# Assignment:
Filter out every line below that lacks "Questo", and copy the rest.

** Opening Data supplied block **

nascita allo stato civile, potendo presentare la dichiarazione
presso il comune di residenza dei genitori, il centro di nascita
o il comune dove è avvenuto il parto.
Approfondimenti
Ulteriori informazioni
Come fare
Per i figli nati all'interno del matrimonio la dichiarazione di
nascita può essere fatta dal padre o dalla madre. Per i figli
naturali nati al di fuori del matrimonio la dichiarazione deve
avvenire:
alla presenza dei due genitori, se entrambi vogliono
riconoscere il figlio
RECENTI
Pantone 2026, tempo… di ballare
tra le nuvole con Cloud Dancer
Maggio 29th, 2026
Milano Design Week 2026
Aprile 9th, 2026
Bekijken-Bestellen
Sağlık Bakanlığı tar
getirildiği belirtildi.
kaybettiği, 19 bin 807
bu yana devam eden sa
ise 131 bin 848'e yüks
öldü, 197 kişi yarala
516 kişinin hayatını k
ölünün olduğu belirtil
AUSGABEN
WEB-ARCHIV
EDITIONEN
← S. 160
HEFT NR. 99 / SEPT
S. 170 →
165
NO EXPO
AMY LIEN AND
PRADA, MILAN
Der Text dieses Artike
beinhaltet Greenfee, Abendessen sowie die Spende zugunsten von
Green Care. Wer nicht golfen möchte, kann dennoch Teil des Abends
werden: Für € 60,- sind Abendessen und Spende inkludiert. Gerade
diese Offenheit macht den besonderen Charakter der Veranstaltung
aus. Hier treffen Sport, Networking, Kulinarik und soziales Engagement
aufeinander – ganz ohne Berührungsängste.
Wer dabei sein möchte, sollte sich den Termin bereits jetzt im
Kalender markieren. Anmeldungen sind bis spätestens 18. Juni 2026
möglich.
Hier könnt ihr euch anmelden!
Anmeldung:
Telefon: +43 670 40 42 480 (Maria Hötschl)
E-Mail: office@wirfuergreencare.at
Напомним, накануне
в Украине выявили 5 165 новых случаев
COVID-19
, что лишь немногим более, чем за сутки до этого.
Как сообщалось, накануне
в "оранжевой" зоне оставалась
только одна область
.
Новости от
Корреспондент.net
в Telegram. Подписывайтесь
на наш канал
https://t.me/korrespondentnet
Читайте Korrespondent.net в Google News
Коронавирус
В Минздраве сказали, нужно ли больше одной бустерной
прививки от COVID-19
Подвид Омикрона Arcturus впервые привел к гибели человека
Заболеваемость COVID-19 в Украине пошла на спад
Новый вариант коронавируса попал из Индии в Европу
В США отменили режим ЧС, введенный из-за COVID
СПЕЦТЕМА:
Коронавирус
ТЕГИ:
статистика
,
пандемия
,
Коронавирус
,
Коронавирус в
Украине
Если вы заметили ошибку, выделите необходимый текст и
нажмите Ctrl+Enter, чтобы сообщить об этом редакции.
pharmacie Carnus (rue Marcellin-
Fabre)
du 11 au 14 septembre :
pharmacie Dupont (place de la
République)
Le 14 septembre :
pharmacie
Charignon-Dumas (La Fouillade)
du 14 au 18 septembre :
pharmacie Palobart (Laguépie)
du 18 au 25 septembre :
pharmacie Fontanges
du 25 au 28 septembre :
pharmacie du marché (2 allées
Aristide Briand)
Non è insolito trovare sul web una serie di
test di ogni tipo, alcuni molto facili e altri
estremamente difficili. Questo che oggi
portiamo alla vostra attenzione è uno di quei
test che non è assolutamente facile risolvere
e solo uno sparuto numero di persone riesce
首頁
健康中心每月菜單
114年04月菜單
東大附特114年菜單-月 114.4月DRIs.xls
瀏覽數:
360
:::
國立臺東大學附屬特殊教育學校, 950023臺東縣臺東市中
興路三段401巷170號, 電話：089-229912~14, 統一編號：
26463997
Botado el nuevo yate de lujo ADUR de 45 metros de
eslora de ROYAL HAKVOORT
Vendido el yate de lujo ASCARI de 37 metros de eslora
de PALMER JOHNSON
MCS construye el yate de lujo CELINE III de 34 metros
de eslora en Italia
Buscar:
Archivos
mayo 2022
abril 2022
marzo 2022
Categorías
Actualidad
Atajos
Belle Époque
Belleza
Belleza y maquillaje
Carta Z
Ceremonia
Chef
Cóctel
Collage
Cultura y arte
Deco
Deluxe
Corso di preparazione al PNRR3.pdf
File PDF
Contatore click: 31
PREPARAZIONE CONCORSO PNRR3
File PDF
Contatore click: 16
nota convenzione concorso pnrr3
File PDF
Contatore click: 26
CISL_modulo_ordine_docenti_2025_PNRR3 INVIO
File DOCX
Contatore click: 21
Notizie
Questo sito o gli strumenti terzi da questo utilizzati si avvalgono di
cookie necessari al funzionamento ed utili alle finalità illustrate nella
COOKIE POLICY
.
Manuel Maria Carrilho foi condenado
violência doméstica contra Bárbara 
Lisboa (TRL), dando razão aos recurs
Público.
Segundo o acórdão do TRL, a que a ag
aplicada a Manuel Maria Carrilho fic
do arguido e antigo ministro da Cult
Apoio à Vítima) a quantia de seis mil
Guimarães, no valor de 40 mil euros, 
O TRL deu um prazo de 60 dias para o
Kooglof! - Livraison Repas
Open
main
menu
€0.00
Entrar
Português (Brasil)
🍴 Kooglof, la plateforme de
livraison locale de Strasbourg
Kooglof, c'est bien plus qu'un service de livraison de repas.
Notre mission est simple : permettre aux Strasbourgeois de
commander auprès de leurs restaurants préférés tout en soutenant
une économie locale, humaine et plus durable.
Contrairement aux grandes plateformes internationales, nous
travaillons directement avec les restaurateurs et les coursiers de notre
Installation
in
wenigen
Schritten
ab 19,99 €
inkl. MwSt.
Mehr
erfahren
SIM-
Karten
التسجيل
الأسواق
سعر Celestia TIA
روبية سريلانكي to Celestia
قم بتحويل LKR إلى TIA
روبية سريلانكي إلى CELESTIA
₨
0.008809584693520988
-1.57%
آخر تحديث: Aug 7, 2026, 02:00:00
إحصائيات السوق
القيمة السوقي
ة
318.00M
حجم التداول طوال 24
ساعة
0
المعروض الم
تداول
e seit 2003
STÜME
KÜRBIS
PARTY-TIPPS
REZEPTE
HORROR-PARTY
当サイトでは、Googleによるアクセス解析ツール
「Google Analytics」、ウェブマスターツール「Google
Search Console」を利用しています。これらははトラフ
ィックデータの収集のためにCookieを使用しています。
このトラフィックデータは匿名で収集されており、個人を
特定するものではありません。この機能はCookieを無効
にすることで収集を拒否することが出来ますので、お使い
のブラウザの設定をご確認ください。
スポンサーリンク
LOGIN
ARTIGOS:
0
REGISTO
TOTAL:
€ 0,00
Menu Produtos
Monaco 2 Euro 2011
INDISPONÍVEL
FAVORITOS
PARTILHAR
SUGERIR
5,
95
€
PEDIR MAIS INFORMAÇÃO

** Closing Data supplied block **

# Solved exercise:
estremamente difficili. Questo che oggi
Questo sito o gli strumenti terzi da questo utilizzati si avvalgono di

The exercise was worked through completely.